Dataset items:
"""
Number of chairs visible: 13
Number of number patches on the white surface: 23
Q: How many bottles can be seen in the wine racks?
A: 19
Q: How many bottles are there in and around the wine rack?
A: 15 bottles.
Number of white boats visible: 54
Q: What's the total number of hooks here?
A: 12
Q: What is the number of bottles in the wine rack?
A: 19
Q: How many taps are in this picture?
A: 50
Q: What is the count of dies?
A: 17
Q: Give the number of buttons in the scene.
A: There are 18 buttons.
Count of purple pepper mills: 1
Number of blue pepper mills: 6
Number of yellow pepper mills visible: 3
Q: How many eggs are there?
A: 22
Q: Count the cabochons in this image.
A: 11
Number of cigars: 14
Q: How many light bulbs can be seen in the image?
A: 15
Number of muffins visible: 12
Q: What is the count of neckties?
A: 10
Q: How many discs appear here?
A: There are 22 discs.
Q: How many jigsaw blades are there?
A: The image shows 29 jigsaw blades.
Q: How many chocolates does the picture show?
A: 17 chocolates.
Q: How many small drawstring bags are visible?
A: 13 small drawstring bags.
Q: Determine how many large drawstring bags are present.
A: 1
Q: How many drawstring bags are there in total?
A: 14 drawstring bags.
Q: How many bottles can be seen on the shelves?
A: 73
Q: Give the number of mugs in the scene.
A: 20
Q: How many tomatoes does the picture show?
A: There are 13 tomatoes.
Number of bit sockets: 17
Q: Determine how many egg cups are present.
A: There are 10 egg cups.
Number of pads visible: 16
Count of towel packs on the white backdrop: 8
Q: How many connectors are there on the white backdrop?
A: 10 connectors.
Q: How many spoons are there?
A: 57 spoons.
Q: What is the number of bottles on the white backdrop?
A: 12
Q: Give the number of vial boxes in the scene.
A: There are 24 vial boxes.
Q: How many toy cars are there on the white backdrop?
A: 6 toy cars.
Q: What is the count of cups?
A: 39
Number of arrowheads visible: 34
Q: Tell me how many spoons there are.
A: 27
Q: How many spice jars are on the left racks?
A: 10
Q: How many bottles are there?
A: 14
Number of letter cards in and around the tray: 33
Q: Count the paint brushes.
"""
- What you need to do: How many rows above contain the string "does" with matching case? Reply with the number alone.

- Response: 2